##### Document extract

Our doctors PA examined Sawyer first, he was in a great mood and it was nice to see her want to entertain him with her Id cards. The surgeon followed soon after. Her first words out of her mouth was what a little adorable red head in room 4 as she barely opened the door before someone in the hallway asked her something. She did a very brief visual and physical exam and confirmed the diagnosis. Surgery is mandatory. I handled it much better today. Because I went in knowing the outcome. This time I was able to ask a million and one questions and she patiently answered each and every one. And offered to sit down with us again if we had any between now and the surgery. It will be in the early May time frame. Before we can schedule the surgery we have to see a pediatric plastic surgeon. I’m going to start losing track of how many Dr.’s we are seeing. And even though we have health care we have to wait for the appointment to  be approved by our plan. {I’ll never understand American health care.} So that should be somewhere in a 2 week time frame. He will then make the call on whether we still need a CATscan or just go straight to surgery. At least we have confirmed there will be no need for an MRI anymore. Wonderful news to me! One less sedation and Hospital visit.

However we will be spending some time in a Hospital. The surgery will take place at one of the teaching hospitals in Las Vegas. 2 surgeons, 2 PA’s, an anesthesiologist, and at least one resident. {Just so you know in my head I’m picturing the cast of Grey’s anatomy when I think of surgery. I mean McDreamy and McSteamy would be doing this particular surgery. If only that were true!} At least I can still find humor in tough experiences. We will have one longest morning of my entire life while we wait for this little baby to be operated on. She told us to expect a 7:30am appointment time and hopefully be able to see him again post op at Noon. 4 1/2 hours. I don’t even know how I will pass 16200 seconds that each feel like their own hour.

##########
##### Raw data

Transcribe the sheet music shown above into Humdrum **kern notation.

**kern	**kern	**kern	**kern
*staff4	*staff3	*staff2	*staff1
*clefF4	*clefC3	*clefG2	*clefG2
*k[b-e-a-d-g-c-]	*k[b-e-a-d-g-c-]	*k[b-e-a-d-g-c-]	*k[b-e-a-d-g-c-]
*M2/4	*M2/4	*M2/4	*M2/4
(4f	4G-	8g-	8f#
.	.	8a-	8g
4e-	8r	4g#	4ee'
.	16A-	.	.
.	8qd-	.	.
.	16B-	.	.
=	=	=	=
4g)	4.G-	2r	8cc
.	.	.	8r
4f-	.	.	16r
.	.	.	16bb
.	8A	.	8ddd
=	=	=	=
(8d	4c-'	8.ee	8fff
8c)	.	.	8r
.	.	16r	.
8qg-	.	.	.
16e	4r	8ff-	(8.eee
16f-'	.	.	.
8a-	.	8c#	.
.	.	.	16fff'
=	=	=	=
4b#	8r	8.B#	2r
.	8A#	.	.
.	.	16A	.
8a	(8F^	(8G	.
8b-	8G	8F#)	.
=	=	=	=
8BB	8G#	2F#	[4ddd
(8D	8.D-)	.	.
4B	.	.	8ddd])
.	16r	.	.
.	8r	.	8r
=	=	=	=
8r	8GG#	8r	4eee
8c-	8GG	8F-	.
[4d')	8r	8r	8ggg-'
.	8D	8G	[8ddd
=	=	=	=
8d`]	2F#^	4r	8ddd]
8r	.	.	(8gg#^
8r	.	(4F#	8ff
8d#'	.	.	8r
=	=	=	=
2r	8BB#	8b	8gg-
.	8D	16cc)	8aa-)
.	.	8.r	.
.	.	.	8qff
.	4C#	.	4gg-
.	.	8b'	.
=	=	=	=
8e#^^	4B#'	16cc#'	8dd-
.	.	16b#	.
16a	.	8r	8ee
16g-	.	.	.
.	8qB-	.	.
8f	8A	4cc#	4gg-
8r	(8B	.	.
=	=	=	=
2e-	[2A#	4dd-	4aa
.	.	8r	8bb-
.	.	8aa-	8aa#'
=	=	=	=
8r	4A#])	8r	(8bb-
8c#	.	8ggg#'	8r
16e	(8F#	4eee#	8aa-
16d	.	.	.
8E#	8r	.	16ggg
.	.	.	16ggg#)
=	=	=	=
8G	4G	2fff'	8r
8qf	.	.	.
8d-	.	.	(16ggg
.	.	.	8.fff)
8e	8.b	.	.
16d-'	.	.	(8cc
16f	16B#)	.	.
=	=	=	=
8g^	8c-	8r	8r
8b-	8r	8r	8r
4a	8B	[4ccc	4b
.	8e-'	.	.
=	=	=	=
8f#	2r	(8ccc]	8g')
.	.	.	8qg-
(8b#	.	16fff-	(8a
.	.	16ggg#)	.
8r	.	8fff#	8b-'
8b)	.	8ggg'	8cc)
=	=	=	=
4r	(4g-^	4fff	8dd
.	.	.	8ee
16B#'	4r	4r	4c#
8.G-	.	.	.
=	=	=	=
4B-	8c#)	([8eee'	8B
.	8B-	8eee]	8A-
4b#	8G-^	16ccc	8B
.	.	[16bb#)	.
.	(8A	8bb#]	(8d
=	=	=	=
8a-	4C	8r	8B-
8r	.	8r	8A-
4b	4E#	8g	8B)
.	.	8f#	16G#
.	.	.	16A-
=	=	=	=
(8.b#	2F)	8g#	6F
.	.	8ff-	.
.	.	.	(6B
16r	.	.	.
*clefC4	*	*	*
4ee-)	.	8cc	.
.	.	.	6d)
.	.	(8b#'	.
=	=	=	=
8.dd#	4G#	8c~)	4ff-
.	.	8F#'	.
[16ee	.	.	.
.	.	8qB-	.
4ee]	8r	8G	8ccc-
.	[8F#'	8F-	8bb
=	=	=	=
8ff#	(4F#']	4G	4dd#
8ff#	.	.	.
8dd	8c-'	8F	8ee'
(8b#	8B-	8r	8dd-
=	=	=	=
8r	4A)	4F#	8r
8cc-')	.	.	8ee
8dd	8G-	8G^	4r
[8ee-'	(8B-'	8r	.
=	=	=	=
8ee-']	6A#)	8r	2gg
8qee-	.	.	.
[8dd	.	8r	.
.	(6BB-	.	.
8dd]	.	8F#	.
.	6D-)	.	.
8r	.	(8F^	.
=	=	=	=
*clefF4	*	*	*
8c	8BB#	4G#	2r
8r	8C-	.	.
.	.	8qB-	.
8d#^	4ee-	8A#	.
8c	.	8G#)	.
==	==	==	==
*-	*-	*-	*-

##########

### Goal of the exercise:
Carry on the post about Sawyer's upcoming surgery from where it stops. The saved entries aren't needed here.

### Exercise output:
I’m going to go into some detail about the surgery now, so be warned to skip this paragraph if your queasy. MOM JUST SKIP IT! Seriously. Ive talked to 2 women in Canada who have gone through the same surgery. However today we discovered its not at all the same surgery in a different country. They will begin by making a zig zag incision from ear to ear. They do this for hair growth to remain as normal as possible, as it will never grow again on the scar. Thus they are going to shave off all that beautiful red baby hair 🙁 Here’s where it gets graphic. {MOM STOP READING.} They will peel his entire scalp back to his eyebrows and neck. Now you see the need for the plastic surgeon. They will then take every piece of the skull apart, and re-piece it back together like a mismatched puzzle. They do this to reshape the head since craniosynostosis creates head shapes that are long and narrow.Which later in life can lead to simple problems like never having a helmet fit, so no bike riding or sports. Because they do this in surgery there will be no need for him to wear a helmet in recovery, which is a big distinction from the Canadian surgery. Although it is more intense, so we will likely have a longer recovery.

We will spend a minimum of 4 days in the Hospital. They will also keep him sedated longer than the Canadian procedure. He will have a hard recovery. His face will swell and bruise. His eyes will be swollen shut for the first couple days. I thankfully have seen first hand pictures, so I know what we are heading into. It is perhaps why I am so calm right now. These days are nothing compared to what that week will be. And again I am aware that this is nothing in the long run compared to what some families are going through with younger babies and children. Much like the quote :”If we all threw our problems into a pile and saw everyone else’s, we’d grab ours back.” Its so true.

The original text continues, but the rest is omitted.